[Okuma parçası]:
Öylesine kanıksamış ki bu trapez işini. Sadece yorgun, bezgin; gösteriyi bitirmek istiyor. Bu iç daraltıcı gösteriyi bitirmek ve karavanına çekilmek! Tüm isteği bu.


Başka da bir şey isteyecek hali yok. Ne zaman trapezin tepesine çıksa, içini uykululukla sarılı ağır bir sıkıntı hali basıyor. Çok enerjisiz. Çok. İçi bir nevi pas tutmuş durumda. Ağzı da.


Ağzı da çok kuru.


Şimdi işte kendini boşluğa bırakacak ve bir parende atarak ya da atmayarak –hiç fark etmez, ne fark eder ki?- karşı taraftaki yerine konacak. Belki de konamayacak.




Belki çakılacak kafa üstü. Ve iyi onarmamışlar ağları. Ağlarda bir delik var. O delikten kayıp yere çakılacak belki de. Tepe üstü YERE çakılacak. Bir trapezcinin en olmak istemediği yere! Hayır hiçbir şey korkutmuyor onu. Daha fenası, hiçbir şey heyecanlandırmıyor.


Çok sıkılıyor. Öyle çok sıkılıyor ki, öyle çok sıkılmış ki, öyle çok sıkılmış ki, artık bunu dahi kaydetmiyor. Tek bildiği habire bu lanet gösteriye çıkmak zorunda olduğu. Zorunda olduğu ve tamamlayıp, ancak o zaman: tamamlayınca, ineceği.

[Alıştırmalar]:
1) Okuma parçasına göre trapezcinin tek isteği nedir?
2) Okuma parçasının "Öylesine kanıksamış ki" sözleriyle başlayıp "da çok kuru." sözlerine dek süren bölümünü, "karavanına" ifadesini "çadırına" olarak değiştirip yeniden yazın.

[Kayıtlar]:
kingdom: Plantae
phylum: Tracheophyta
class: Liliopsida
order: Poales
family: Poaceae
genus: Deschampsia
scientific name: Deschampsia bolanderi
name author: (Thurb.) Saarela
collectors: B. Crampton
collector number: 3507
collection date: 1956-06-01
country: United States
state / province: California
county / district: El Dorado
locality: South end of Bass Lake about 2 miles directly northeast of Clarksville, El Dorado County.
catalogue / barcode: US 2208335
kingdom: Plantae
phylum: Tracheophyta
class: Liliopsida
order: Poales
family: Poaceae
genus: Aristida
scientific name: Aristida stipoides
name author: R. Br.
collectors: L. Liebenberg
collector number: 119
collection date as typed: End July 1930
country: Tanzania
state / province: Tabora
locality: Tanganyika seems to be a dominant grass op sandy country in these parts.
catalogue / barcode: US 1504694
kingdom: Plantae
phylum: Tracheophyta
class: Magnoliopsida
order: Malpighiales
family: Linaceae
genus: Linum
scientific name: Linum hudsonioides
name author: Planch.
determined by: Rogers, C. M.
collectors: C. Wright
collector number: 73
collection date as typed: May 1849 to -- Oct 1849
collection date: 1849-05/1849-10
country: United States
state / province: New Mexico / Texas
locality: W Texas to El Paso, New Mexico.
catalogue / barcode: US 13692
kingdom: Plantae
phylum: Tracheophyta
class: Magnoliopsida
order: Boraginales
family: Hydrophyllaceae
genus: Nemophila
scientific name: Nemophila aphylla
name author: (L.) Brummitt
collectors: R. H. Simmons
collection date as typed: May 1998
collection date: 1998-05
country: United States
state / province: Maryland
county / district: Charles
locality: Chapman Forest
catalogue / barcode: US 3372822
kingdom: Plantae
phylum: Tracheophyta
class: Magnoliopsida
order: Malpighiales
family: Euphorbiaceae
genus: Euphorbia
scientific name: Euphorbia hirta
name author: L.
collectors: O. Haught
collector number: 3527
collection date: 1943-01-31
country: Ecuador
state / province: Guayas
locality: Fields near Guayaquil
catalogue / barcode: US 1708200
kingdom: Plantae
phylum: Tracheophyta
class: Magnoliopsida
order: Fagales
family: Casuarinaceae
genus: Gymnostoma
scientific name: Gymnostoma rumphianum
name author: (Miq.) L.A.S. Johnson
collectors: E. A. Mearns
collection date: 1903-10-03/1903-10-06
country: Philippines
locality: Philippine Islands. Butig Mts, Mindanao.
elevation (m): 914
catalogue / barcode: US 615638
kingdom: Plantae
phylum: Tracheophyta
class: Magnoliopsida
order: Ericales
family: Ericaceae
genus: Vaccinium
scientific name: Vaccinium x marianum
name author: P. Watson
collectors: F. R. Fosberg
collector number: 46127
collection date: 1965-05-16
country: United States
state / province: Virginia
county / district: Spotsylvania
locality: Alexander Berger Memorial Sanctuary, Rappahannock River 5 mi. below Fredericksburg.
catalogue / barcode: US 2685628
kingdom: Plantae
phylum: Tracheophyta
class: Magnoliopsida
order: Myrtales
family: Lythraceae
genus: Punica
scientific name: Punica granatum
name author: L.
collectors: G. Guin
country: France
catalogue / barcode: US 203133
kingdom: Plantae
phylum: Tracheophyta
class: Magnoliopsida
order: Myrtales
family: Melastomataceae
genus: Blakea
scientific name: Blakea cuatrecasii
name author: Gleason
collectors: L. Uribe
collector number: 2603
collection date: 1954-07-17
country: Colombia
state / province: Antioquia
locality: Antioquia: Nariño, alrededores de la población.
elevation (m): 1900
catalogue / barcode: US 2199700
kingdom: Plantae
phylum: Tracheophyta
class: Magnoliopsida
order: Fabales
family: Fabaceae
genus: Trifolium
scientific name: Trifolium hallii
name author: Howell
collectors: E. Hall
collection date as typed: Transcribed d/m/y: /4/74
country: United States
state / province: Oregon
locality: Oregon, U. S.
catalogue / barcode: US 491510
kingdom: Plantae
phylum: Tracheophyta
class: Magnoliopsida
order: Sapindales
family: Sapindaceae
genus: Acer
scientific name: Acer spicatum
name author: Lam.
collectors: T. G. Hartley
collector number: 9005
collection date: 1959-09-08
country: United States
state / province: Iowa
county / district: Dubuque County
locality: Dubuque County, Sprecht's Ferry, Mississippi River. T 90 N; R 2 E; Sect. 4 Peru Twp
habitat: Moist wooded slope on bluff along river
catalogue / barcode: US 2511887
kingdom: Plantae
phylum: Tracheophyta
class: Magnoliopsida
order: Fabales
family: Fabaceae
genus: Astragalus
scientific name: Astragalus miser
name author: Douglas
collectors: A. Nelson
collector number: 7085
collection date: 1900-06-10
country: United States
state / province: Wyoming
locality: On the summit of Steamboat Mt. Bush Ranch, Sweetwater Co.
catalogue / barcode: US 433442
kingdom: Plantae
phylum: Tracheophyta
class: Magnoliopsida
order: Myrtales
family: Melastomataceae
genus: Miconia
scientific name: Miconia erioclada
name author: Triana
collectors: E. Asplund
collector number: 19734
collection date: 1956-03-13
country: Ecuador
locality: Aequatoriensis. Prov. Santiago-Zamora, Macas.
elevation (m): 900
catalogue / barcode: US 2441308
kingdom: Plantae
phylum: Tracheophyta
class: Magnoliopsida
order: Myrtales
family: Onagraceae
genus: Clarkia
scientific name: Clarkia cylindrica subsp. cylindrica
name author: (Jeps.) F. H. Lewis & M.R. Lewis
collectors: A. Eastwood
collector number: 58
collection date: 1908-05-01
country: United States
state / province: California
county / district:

[Alıştırma yanıtları]:
1) Gösteriyi bitirmek ve karavanına çekilmek.

2)
Öylesine kanıksamış ki bu trapez işini. Sadece yorgun, bezgin; gösteriyi bitirmek istiyor. Bu iç daraltıcı gösteriyi bitirmek ve çadırına çekilmek! Tüm isteği bu.


Başka da bir şey isteyecek hali yok. Ne zaman trapezin tepesine çıksa, içini uykululukla sarılı ağır bir sıkıntı hali basıyor. Çok enerjisiz. Çok. İçi bir nevi pas tutmuş durumda. Ağzı da.


Ağzı da çok kuru.